[[ Records for processing open ]]

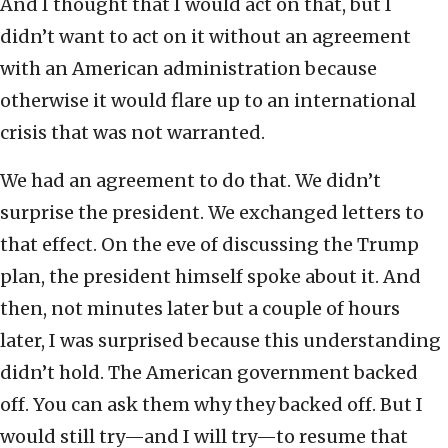
And I thought that I would act on that, but I
didn’t want to act on it without an agreement
with an American administration because
otherwise it would flare up to an international
crisis that was not warranted.
We had an agreement to do that. We didn’t
surprise the president. We exchanged letters to
that effect. On the eve of discussing the Trump
plan, the president himself spoke about it. And
then, not minutes later but a couple of hours
later, I was surprised because this understanding
didn’t hold. The American government backed
off. You can ask them why they backed off. But I
would still try—and I will try—to resume that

[[ Records for processing closed ]]

• **Assignment**
Set down the lines from the one with "didn’t want to act on it without an agreement" through the end of the data above. Keep each exactly as written and add no other line.

• **Problem solution**
didn’t want to act on it without an agreement
with an American administration because
otherwise it would flare up to an international
crisis that was not warranted.
We had an agreement to do that. We didn’t
surprise the president. We exchanged letters to
that effect. On the eve of discussing the Trump
plan, the president himself spoke about it. And
then, not minutes later but a couple of hours
later, I was surprised because this understanding
didn’t hold. The American government backed
off. You can ask them why they backed off. But I
would still try—and I will try—to resume that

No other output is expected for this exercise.